Luna jadi berpikir, coba dulu ikut kemauan Umik untuk mengadakan resepsi bulan Rajab, pasti tidak seperti ini. Umik bilang ba'da mulud dipertimbangkan, jadinya Umik diberi sakit.

Tapi bisa juga karena keinginan Umik yang tidak boleh terwujud. Kapan hari Umik bilang kalau ikut serta resepsi di rumah Luna. Sementara nenek Luna memberi arahan supaya sesama Besan jangan bertemu dulu sampai 40 hari.

Sebenarnya tidak menyalahkan Umik. Bisa jadi karena Bima anak tunggal, maka Umik mau mendampingi. Tapi bagaimana lagi, kalau takdir sudah merencanakan hal yang manusia sendiri tidak tahu.

Pesta di rumah Aluna tetap saja berjalan, karena Umik juga ingin menyegarkan Bima menikah secara sah. Umik dan Abah merestui walau tidak bisa hadir ke perayaan pesta. Keluarga besar Umik dan Abah yang mengantar Bima menikah pun tak kuasa menahan air mata. Bima menikah, tapi Umik opname di rumah sakit dan Abah mendampingi. Rumah Bima yang seharusnya ada perayaan pun terlihat sepi.

Hari kamis, bunga sedap malam yang Luna pesan secara online sudah datang. Meskipun belum sepenuhnya mekar, tapi bunga itu begitu semerbak memenuhi isi rumah Luna. Sedari dulu Luna menyakini kalau pesta pernikahan lebih pantas ada bunga sedap malam di setiap meja tamu undangan. Selain identik dengan pengantin, biar menjadi pembeda juga dengan pesta khitan atau lainnya.

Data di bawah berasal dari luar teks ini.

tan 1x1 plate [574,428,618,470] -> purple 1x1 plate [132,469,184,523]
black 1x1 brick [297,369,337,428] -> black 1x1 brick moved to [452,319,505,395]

Kebetulan akad pernikahan hari Jum'at, hari Sunnah untuk melangsungkan ibadah kalau kata Umik. Luna memilih tema putih untuk akad, baginya warna putih itu identik dengan pengantin. Sejak pagi Luna sudah dirias, rasanya masih belum percaya kalau dia akan menjadi istri orang. Meskipun sudah menikah siri terlebih dahulu, tetap saja suasana menikah secara sah ini begitu mendenarkan.

Seseorang yang dulu pernah Luna tulis pada buku diarynya. Bima yang pernah menggetarkan hatinya saat belia. Bima yang pernah membantu saat mengalami kesusahan. Namun Bima pula yang melupakan, dengan membiarkan hati Luna berjuang sendirian untuk melupakan.

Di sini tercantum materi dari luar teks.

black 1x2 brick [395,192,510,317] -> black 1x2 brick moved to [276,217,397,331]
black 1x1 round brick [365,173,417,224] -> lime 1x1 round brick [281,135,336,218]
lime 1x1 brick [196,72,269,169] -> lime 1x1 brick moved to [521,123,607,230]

Sejatinya Luna menerima pinangan Bima ini ketika akrab secara intens kurang lebih 2 tahun. Keduanya sama-sama berkomitmen meskipun tidak pernah terucap pada bibir masing-masing. Menjalani sebuah hubungan dengan keyakinan bahwa mereka ditakdirkan untuk menjadi pasangan.

Luna didampingi Mama dan Budhe, keluar kamar setelah 2 jam dirias. Berbalut pakaian kebaya warna putih yang simple namun elegan. Luna juga menggunakan face shield transparan sebagai formalitas saja. Menikah di era musim Corona mengharuskan untuk memakai alat kesehatan. Luna lebih memilih face shield dari pada masker, sayang make up kalau tidak terlihat akibat tertutup masker.

Ruang tamu sudah dipenuhi sanak keluarga, dan sudah hadir Penghulu serta Modin. Papa dan beberapa kerabat mengitari meja akad. Dan tak lupa Bima yang sudah Luna mantapkan hati untuk diterima sebagai suami. Keduanya duduk di antara Papa, Luna yang kapan hari ingin sekali Papa sendiri yang menikahkannya. Akan tetapi penghulu yang ditugaskan, Papa bilang, "Biar penghulu saja yang mengikrarkan akad, Papa cukup merestui. Lagian supaya penghulu kerja tidak makan gaji buta," ucap Papa jenaka.

Luna cemberut sih sebenernya, karena dia ingin sekali kalau Papa yang mengikrarkan. Tapi Luna cukup pengertian, mungkin Papa memang tidak siap. Bukan karena tidak mau Luna menikah, tapi lebih seperti merasa kehilangan. Anak yang dulu dia besarkan, dia cantikkan, dia pintarkan, kini sudah jadi milik orang. Luna sih taunya sekilas alasan tersebut, karena yang paling tau ya para bapak-bapak. Baiklah, Luna hormati keputusan Papa, mungkin memang beliau belum bisa merelakan, atau melepaskan anak perempuannya. Yang penting sah.

Setelah penghulu berbicara bahwa semua dipasrahkan, Papa bergeser ke belakang. Luna dan Bima duduk bersebelahan. Tangan kanan Penghulu dan Bima saling bersalaman, Luna berasa deg-degan. Semoga pilihannya ini memang yang terbaik. Ucap Luna dalam hati.